Speech Corpora Divergence Based Unsupervised Data Selection for ASR
This addresses data selection for ASR training, offering an unsupervised approach that is incremental over prior methods.
The paper tackles the problem of selecting training data for automatic speech recognition by proposing an unsupervised method based on speech corpora divergence, which measures similarity between corpora using self-supervised models and N-gram distributions. Experiments on Common Voice accents show it achieves a 14.8% relative improvement over random selection and performs comparably to supervised methods.

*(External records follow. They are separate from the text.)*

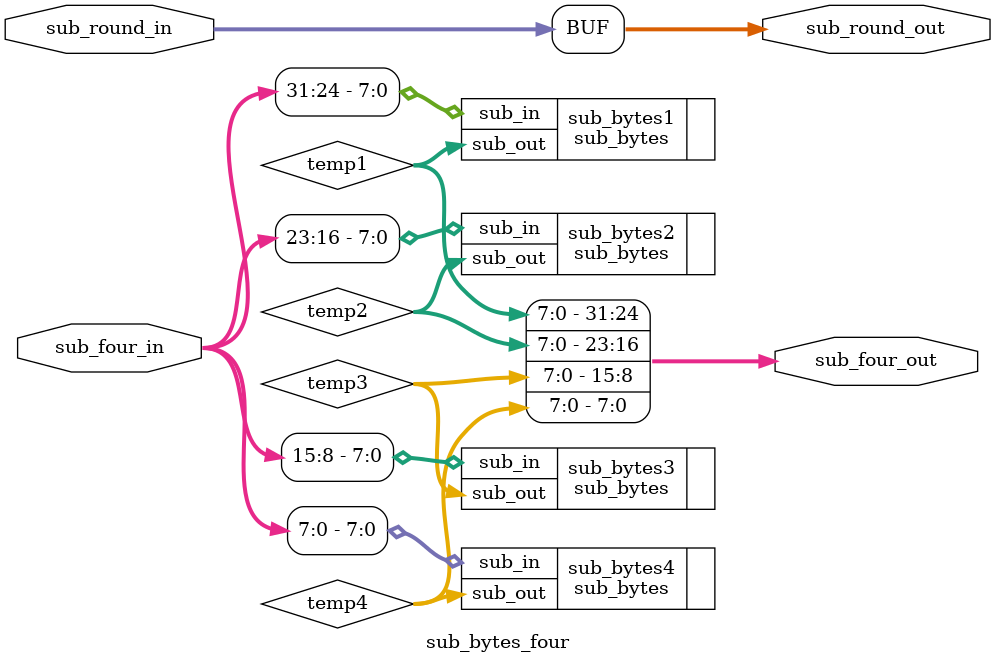
<source format=v>
`timescale 1ns / 1ps
module sub_bytes_four(
    input [31:0] sub_four_in,
	 input [3:0] sub_round_in,
	 output [3:0] sub_round_out,
    output reg [31:0] sub_four_out
    );
	 
	 wire [7:0]temp1;
	 wire [7:0]temp2;
	 wire [7:0]temp3;
	 wire [7:0]temp4;

sub_bytes sub_bytes1(
	.sub_in(sub_four_in[31:24]),
	.sub_out(temp1)
	);
	
sub_bytes sub_bytes2(
	.sub_in(sub_four_in[23:16]),
	.sub_out(temp2)
	);

sub_bytes sub_bytes3(
	.sub_in(sub_four_in[15:8]),
	.sub_out(temp3)
	);

sub_bytes sub_bytes4(
	.sub_in(sub_four_in[7:0]),
	.sub_out(temp4)
	);
assign sub_round_out = sub_round_in;

	
	always@(temp1)
begin
 sub_four_out[31:24] = temp1;
end

always@(temp2)
begin
sub_four_out[23:16] = temp2;
end

always@(temp3)
begin
sub_four_out[15:8] = temp3;
end

always@(temp4)
begin
sub_four_out[7:0] = temp4;
end
	
endmodule

</source>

Selecting application scenarios matching data is important for the automatic speech recognition (ASR) training, but it is difficult to measure the matching degree of the training corpus. This study proposes a unsupervised target-aware data selection method based on speech corpora divergence (SCD), which can measure the similarity between two speech corpora. We first use the self-supervised Hubert model to discretize the speech corpora into label sequence and calculate the N-gram probability distribution. Then we calculate the Kullback-Leibler divergence between the N-grams as the SCD. Finally, we can choose the subset which has minimum SCD to the target corpus for annotation and training. Compared to previous data selection method, the SCD data selection method can focus on more acoustic details and guarantee the diversity of the selected set. We evaluate our method on different accents from Common Voice. Experiments show that the proposed SCD data selection can realize 14.8% relative improvements to the random selection, comparable or even superior to the result of supervised selection.